The normative lifespan, in accordance with the classics, can be taken as 70—so anyone aged 65 or over is in preparation for death.


It’s why you should be cautious about the attention you pay to old men, because what they say about the world often reflects their own preparations for death.


Evola is a useful example—in his autobiography The Path of Cinnabar he talks about how there is nothing to be done. There might be a few solitary monks or ascetics who maintain contact with the higher states of being, but, overall, the situation is hopeless.


All you can do is make a solitary retreat, engage in quietism, and wait for this age to end—if it ends in your lifetime, although it may have millennia left to run (and even I think it has 250 years to run—so longer than anyone alive at the moment).

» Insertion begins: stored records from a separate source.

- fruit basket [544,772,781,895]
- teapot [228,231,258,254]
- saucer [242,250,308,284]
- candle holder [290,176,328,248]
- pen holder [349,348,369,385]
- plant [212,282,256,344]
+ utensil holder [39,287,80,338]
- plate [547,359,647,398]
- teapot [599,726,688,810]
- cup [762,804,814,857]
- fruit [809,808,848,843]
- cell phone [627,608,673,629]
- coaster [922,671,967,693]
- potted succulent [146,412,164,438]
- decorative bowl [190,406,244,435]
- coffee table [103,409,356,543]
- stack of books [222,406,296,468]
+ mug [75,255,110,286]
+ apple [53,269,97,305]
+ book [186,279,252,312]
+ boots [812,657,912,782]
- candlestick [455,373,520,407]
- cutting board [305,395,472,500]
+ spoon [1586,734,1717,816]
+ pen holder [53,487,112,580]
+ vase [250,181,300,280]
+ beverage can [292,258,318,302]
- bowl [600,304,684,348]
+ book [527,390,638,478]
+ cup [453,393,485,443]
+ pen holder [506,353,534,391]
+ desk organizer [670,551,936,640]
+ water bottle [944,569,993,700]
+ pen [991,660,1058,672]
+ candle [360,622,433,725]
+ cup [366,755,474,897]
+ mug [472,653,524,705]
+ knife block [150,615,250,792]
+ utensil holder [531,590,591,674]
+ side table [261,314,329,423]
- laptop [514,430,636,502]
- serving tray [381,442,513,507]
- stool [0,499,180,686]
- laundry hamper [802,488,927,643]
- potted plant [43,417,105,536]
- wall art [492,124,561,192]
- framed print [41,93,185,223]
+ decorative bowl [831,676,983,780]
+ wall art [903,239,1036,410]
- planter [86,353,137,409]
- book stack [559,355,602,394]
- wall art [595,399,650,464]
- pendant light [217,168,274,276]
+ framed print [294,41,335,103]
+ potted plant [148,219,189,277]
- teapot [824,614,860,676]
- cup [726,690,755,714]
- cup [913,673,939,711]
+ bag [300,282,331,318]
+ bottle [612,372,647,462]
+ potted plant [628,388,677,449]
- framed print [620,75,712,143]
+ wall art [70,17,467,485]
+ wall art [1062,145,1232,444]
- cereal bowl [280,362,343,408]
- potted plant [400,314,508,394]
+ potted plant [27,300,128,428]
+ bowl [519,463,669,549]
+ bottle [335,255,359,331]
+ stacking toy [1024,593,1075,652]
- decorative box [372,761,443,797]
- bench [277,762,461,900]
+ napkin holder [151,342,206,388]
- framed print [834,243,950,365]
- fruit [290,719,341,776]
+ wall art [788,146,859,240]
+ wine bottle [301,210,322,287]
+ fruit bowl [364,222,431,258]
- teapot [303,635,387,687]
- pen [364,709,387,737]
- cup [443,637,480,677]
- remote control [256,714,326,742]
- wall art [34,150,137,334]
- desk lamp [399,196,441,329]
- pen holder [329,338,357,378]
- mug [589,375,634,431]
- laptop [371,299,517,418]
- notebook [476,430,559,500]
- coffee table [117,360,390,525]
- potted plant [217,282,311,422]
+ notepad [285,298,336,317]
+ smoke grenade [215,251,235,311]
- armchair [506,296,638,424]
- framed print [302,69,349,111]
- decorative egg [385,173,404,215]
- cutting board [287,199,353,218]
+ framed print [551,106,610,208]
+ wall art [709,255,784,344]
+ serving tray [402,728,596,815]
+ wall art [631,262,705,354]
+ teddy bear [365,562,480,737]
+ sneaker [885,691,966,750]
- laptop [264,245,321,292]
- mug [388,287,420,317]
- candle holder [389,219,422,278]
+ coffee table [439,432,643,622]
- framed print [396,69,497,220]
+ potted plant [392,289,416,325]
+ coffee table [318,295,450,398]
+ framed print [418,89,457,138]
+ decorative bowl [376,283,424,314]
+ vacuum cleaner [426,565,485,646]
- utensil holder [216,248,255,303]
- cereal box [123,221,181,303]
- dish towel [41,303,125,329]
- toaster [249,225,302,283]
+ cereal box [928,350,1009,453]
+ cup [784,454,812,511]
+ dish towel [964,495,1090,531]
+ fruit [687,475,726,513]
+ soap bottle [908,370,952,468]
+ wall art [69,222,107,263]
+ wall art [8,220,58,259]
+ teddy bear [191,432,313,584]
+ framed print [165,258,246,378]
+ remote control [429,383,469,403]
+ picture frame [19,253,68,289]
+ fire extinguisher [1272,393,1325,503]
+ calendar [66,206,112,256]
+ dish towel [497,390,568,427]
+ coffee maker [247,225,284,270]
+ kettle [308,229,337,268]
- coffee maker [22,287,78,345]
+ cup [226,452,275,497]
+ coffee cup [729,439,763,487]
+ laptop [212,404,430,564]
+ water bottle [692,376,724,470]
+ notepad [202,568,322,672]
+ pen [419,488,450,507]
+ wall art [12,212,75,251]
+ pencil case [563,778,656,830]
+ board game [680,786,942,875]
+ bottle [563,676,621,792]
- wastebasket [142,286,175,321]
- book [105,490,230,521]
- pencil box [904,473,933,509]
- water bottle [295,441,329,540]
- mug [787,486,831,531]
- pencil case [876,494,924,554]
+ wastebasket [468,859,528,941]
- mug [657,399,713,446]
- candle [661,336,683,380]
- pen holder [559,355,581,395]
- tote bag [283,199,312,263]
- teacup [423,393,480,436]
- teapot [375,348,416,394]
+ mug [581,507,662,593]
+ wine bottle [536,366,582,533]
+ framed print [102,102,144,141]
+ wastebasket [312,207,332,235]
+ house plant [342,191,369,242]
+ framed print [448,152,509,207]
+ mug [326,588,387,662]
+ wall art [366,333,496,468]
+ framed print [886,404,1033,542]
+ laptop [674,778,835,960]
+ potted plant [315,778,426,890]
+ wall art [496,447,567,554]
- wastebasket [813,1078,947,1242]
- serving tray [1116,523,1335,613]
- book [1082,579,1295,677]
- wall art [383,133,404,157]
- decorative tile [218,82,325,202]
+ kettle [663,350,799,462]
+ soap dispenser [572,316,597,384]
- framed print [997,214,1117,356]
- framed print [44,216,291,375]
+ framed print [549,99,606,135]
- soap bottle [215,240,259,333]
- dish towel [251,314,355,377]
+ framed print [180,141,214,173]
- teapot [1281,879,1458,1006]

But I think Evola’s attitude stemmed from the fact that the political project he adhered to, Italian Fascism, failed. And so, at his life’s end, he came to the view that nothing was worthwhile—everything was bound to fail.


I think whether or not an older man takes this view depends on how much success they’ve had in life—if their projects have come to fruition then they will retain an optimistic disposition late into life. If they’ve faced failure, then that will make their whole worldview dour.


It leads them to lose objectivity—to see everything as bound to fail.


And I think that happened to Evola—he lost an objective standpoint.


After all, on his estimation, the cycles of the ages last millennia—the whole decline of the world takes place over millions of years.


What are people expected to do in the interim? Just retreat from the world?


And yet states and people can be governed more or less well, more or less in accord with higher principles—more or less orientated towards what is higher or not.


Can you really just recommend permanent abnegation from everything?


This position is irresponsible—it means to resign from any attempt to govern the world, to let it drift to whatever fate awaits it.


If there is a cycle of the ages and we let it drift for millennia then what is the point, especially if there is another realm to which we are accountable? Why resist at any point? By Evola’s estimation, millions of years into this decline, then Italian Fascism was as pointless as any action today—since the difference between 1922 and today is as good as nothing if your criteria is millions of years.


Hence Evola suffered from “the fatality of old men”—and that’s why you should be cautious when you listen to what old men say.